Thanks for this information! Very very helpful, I'm going with 6# per gallon due to getting 10 would be many more scratches and thorns in the legs since I'm picking completely wild berries, pretty cool how nature can work through birds. High in acid, Would the acid strips be sufficient? I found a cheaper acid tester for around 40$ I plan on purchasing these. Heck I even bought a small deep freeze since my fridge freezer was getting full! I want to wow people with this wine.


----------



## Turock (Aug 5, 2013)

No, acid strips are worthless because they only give a ballpark reading with lots of room for error. You're smart to start off the correct way--by getting a PH meter.

I've been talking to my winemaking buddy about buying a small chest freezer just to use during fruit season. So that was a good call to get yourself a freezer. 

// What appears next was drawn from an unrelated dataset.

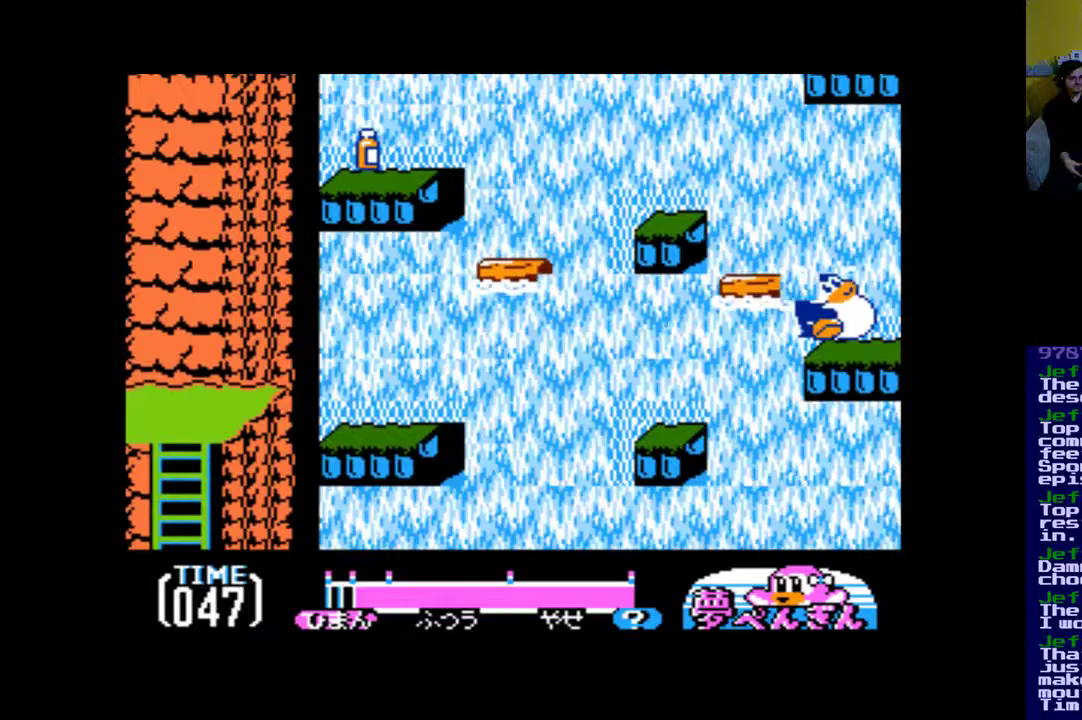
{"buttons": [], "events": [[17, "DPAD_RIGHT", "up"], [283, "DPAD_LEFT", "down"], [350, "DPAD_LEFT", "up"]]}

Your initial PH reading will probably be around 2.8 or 2.9 So be sure to buy some calcium carbonate for acid adjustment. You'll bring the PH up to 3.4 by adding 1/4 tsp of calcium carb at a time, stirring VERY well, then retesting and adding more. As you get close to the target PH, start reducing the amount of calcium carb because you don't want to over-shoot. 

Our blackberry tastes just like a blackberry pie. So doing the ferment with no water will yield a very delicious result that you'll be proud of. You'll learn alot too by doing a good job with this wine--knowledge you can use on future ferments. 

So, how many pounds of blackberries do you have? Important to know so I can help you thru the ferment, if you want.


----------



## Zexsir (Aug 5, 2013)

http://www.midwestsupplies.com/checker-1-economical-ph-tester.html

I'm thinking something like that will be in the price range. Right now I have 37 pounds of blackberries. My target was 36 (6# per gallon)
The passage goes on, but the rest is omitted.